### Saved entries
····················
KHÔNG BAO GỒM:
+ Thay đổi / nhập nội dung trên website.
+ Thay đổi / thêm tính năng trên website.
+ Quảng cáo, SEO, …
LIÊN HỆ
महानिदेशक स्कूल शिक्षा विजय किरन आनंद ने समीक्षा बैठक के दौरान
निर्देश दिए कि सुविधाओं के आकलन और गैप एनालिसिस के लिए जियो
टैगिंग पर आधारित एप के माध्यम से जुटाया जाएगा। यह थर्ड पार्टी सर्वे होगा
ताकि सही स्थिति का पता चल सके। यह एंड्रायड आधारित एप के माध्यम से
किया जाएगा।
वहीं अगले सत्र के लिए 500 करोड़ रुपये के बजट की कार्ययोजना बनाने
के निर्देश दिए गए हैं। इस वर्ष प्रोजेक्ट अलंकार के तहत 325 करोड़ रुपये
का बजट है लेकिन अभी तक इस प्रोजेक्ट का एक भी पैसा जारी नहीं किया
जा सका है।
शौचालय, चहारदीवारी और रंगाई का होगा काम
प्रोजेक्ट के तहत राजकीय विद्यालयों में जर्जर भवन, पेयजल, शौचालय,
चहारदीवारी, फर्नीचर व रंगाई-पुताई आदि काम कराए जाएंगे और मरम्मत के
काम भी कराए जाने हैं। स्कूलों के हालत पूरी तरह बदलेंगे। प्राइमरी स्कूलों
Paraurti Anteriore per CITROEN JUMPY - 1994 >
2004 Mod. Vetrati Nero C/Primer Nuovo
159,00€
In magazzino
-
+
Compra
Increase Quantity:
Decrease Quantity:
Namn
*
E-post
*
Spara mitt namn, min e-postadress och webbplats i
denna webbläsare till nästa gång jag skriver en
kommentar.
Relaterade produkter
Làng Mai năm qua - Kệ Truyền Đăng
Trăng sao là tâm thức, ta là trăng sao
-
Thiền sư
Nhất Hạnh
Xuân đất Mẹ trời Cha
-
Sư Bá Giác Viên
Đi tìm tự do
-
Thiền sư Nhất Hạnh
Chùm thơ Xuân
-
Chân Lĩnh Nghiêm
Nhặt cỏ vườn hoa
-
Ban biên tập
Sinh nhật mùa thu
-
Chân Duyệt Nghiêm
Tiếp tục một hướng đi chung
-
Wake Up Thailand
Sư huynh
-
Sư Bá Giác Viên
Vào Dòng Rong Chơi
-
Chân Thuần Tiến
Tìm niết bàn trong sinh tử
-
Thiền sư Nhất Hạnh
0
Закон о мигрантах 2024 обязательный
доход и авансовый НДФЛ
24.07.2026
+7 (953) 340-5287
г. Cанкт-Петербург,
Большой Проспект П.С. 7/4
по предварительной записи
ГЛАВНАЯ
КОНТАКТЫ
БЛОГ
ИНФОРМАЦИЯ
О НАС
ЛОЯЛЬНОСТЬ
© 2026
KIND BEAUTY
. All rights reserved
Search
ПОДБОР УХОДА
····················
### YOUR TASK
All of the entries should be output exactly as they appear above.

### ANSWER TO THE PROBLEM
KHÔNG BAO GỒM:
+ Thay đổi / nhập nội dung trên website.
+ Thay đổi / thêm tính năng trên website.
+ Quảng cáo, SEO, …
LIÊN HỆ
महानिदेशक स्कूल शिक्षा विजय किरन आनंद ने समीक्षा बैठक के दौरान
निर्देश दिए कि सुविधाओं के आकलन और गैप एनालिसिस के लिए जियो
टैगिंग पर आधारित एप के माध्यम से जुटाया जाएगा। यह थर्ड पार्टी सर्वे होगा
ताकि सही स्थिति का पता चल सके। यह एंड्रायड आधारित एप के माध्यम से
किया जाएगा।
वहीं अगले सत्र के लिए 500 करोड़ रुपये के बजट की कार्ययोजना बनाने
के निर्देश दिए गए हैं। इस वर्ष प्रोजेक्ट अलंकार के तहत 325 करोड़ रुपये
का बजट है लेकिन अभी तक इस प्रोजेक्ट का एक भी पैसा जारी नहीं किया
जा सका है।
शौचालय, चहारदीवारी और रंगाई का होगा काम
प्रोजेक्ट के तहत राजकीय विद्यालयों में जर्जर भवन, पेयजल, शौचालय,
चहारदीवारी, फर्नीचर व रंगाई-पुताई आदि काम कराए जाएंगे और मरम्मत के
काम भी कराए जाने हैं। स्कूलों के हालत पूरी तरह बदलेंगे। प्राइमरी स्कूलों
Paraurti Anteriore per CITROEN JUMPY - 1994 >
2004 Mod. Vetrati Nero C/Primer Nuovo
159,00€
In magazzino
-
+
Compra
Increase Quantity:
Decrease Quantity:
Namn
*
E-post
*
Spara mitt namn, min e-postadress och webbplats i
denna webbläsare till nästa gång jag skriver en
kommentar.
Relaterade produkter
Làng Mai năm qua - Kệ Truyền Đăng
Trăng sao là tâm thức, ta là trăng sao
-
Thiền sư
Nhất Hạnh
Xuân đất Mẹ trời Cha
-
Sư Bá Giác Viên
Đi tìm tự do
-
Thiền sư Nhất Hạnh
Chùm thơ Xuân
-
Chân Lĩnh Nghiêm
Nhặt cỏ vườn hoa
-
Ban biên tập
Sinh nhật mùa thu
-
Chân Duyệt Nghiêm
Tiếp tục một hướng đi chung
-
Wake Up Thailand
Sư huynh
-
Sư Bá Giác Viên
Vào Dòng Rong Chơi
-
Chân Thuần Tiến
Tìm niết bàn trong sinh tử
-
Thiền sư Nhất Hạnh
0
Закон о мигрантах 2024 обязательный
доход и авансовый НДФЛ
24.07.2026
+7 (953) 340-5287
г. Cанкт-Петербург,
Большой Проспект П.С. 7/4
по предварительной записи
ГЛАВНАЯ
КОНТАКТЫ
БЛОГ
ИНФОРМАЦИЯ
О НАС
ЛОЯЛЬНОСТЬ
© 2026
KIND BEAUTY
. All rights reserved
Search
ПОДБОР УХОДА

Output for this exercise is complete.